**TASK DESCRIPTION**
Your answer should consist of each line below that includes the word "那么对于请求".

####

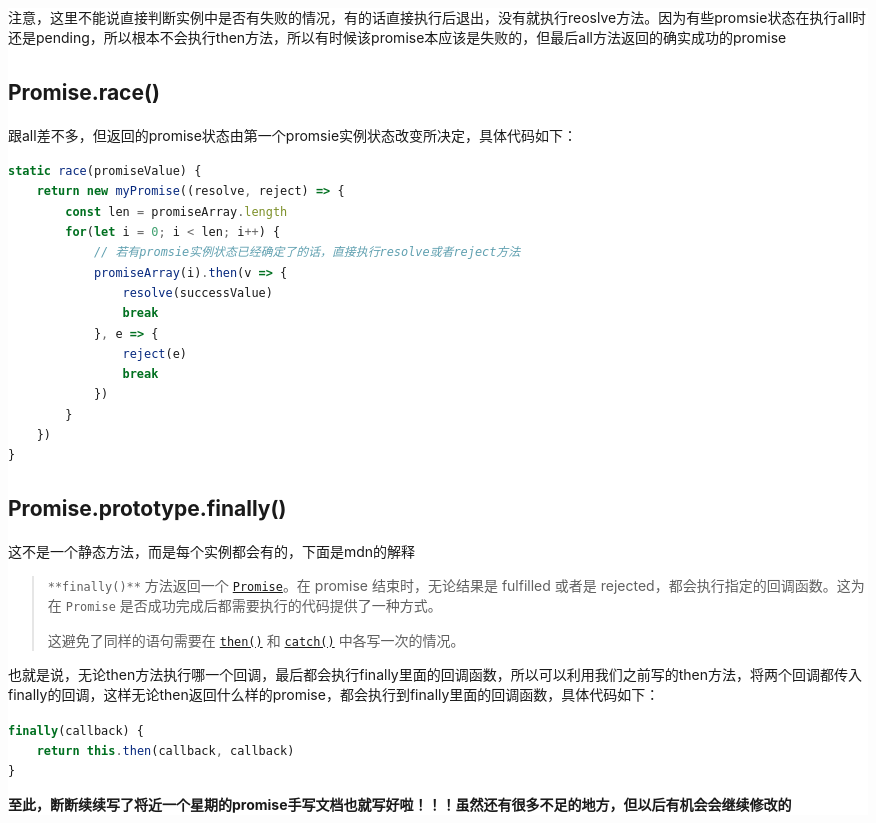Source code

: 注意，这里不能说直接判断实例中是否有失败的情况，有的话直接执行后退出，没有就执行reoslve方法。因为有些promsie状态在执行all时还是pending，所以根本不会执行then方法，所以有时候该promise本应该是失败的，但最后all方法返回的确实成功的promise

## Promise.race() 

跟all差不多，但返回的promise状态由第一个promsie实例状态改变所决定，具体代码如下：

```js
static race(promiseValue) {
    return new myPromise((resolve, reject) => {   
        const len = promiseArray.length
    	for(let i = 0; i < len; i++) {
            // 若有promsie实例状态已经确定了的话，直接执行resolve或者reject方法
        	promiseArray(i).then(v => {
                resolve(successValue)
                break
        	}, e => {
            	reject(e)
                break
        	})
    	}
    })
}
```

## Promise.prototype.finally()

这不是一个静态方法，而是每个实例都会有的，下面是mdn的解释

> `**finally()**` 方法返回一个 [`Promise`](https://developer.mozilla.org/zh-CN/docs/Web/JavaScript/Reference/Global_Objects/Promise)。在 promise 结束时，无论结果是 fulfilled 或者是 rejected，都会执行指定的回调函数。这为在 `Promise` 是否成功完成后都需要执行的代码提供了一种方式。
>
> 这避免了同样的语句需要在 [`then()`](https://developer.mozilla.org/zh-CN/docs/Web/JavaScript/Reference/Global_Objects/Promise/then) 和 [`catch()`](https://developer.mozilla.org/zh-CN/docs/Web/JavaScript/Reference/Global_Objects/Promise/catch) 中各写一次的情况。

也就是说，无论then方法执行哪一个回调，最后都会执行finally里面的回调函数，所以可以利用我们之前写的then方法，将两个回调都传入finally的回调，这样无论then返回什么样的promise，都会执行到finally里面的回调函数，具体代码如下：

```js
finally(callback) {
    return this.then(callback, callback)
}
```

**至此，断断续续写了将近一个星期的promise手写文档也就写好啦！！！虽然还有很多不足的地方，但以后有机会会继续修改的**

####

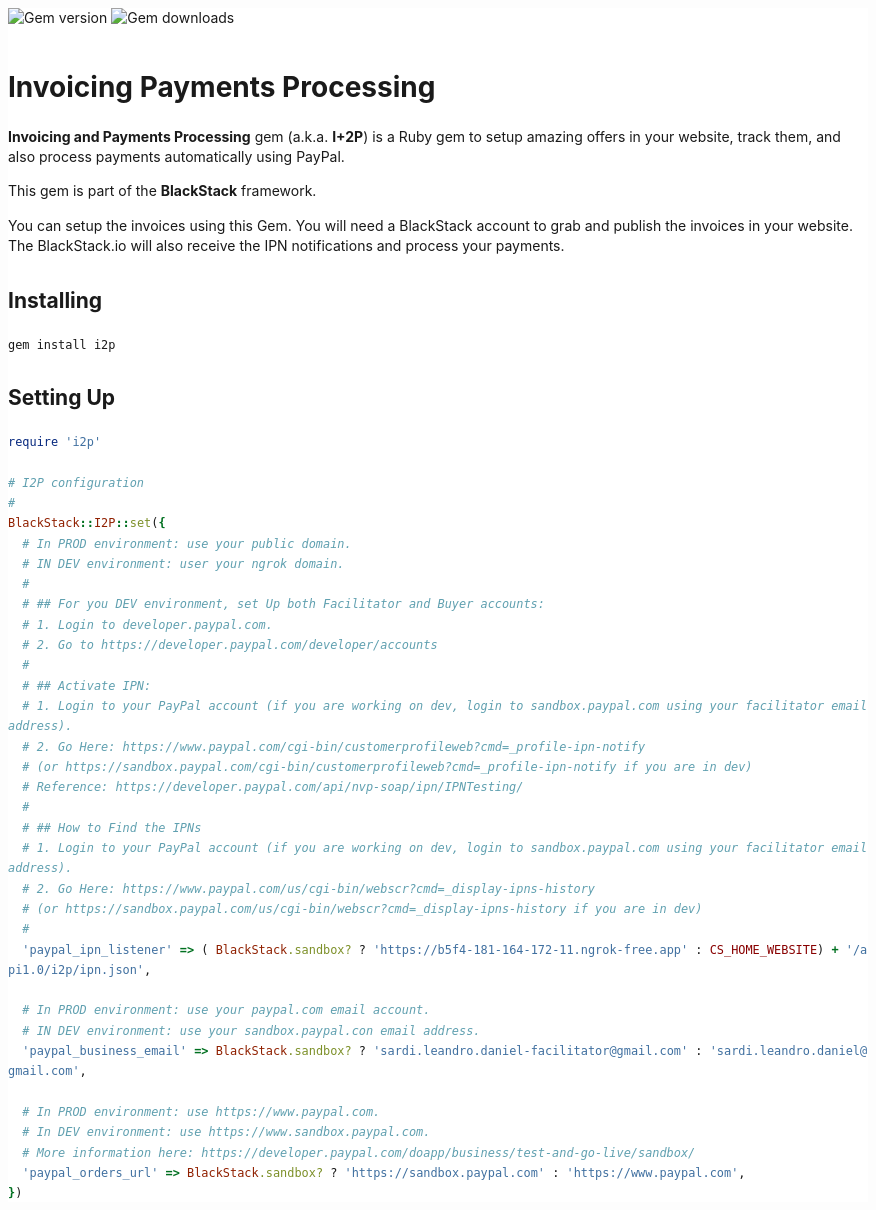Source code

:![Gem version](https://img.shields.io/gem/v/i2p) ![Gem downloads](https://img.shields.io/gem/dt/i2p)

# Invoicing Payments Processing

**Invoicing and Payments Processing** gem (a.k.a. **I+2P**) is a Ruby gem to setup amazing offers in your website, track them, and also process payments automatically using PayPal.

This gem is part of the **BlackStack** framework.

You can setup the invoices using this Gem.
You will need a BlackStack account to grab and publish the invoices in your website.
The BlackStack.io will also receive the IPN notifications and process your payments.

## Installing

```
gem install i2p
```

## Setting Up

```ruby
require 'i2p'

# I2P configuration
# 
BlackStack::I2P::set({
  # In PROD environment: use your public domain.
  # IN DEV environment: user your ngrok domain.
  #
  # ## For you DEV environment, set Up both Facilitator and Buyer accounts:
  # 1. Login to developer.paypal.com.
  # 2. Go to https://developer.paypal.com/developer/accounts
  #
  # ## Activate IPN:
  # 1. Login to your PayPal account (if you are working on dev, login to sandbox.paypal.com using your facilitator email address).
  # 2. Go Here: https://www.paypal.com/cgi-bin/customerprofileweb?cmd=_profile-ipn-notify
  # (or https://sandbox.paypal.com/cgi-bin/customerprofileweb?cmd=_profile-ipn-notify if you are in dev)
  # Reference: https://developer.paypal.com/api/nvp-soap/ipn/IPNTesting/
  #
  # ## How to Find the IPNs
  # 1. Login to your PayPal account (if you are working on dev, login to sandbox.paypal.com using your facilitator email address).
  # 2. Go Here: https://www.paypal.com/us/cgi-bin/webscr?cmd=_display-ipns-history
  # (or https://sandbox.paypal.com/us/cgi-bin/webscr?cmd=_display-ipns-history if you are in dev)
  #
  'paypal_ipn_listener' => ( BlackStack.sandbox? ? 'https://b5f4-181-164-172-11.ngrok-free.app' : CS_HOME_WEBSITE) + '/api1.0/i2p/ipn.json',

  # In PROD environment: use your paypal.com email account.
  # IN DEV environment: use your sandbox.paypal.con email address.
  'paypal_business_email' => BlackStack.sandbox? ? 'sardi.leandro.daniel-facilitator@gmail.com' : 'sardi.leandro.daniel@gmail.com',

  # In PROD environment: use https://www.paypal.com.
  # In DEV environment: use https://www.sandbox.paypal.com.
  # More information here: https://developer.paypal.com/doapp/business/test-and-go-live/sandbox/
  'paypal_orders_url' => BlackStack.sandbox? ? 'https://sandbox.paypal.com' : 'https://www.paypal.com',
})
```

####

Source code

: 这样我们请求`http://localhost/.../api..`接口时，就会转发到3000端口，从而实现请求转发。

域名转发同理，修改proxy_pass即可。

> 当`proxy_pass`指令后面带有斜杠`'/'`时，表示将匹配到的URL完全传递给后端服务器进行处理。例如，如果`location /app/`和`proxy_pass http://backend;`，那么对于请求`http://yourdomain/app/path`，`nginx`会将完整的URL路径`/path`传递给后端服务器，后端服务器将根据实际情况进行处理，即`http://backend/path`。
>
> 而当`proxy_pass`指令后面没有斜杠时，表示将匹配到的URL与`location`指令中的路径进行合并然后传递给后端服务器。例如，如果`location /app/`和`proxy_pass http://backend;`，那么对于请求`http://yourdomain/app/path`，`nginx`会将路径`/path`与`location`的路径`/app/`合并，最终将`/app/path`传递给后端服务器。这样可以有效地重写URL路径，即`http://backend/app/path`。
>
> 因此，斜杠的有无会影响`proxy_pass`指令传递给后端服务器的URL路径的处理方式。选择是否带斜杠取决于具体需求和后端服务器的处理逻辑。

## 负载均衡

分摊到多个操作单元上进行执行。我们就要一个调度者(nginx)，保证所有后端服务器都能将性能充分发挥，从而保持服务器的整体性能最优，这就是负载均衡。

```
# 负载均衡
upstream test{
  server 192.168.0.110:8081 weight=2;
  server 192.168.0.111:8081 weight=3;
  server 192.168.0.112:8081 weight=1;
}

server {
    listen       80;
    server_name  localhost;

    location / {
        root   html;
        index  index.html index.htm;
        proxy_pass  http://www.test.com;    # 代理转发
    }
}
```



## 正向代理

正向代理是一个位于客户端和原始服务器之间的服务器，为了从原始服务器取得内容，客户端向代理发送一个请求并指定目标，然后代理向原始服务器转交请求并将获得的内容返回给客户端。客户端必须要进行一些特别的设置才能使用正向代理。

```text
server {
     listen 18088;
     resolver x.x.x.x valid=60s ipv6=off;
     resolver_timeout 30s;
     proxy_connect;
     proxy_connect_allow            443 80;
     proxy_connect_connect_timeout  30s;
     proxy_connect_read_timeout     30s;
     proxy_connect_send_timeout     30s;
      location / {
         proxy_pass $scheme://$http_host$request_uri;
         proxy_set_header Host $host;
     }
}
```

####

**PROBLEM SOLUTION**
> 当`proxy_pass`指令后面带有斜杠`'/'`时，表示将匹配到的URL完全传递给后端服务器进行处理。例如，如果`location /app/`和`proxy_pass http://backend;`，那么对于请求`http://yourdomain/app/path`，`nginx`会将完整的URL路径`/path`传递给后端服务器，后端服务器将根据实际情况进行处理，即`http://backend/path`。
> 而当`proxy_pass`指令后面没有斜杠时，表示将匹配到的URL与`location`指令中的路径进行合并然后传递给后端服务器。例如，如果`location /app/`和`proxy_pass http://backend;`，那么对于请求`http://yourdomain/app/path`，`nginx`会将路径`/path`与`location`的路径`/app/`合并，最终将`/app/path`传递给后端服务器。这样可以有效地重写URL路径，即`http://backend/app/path`。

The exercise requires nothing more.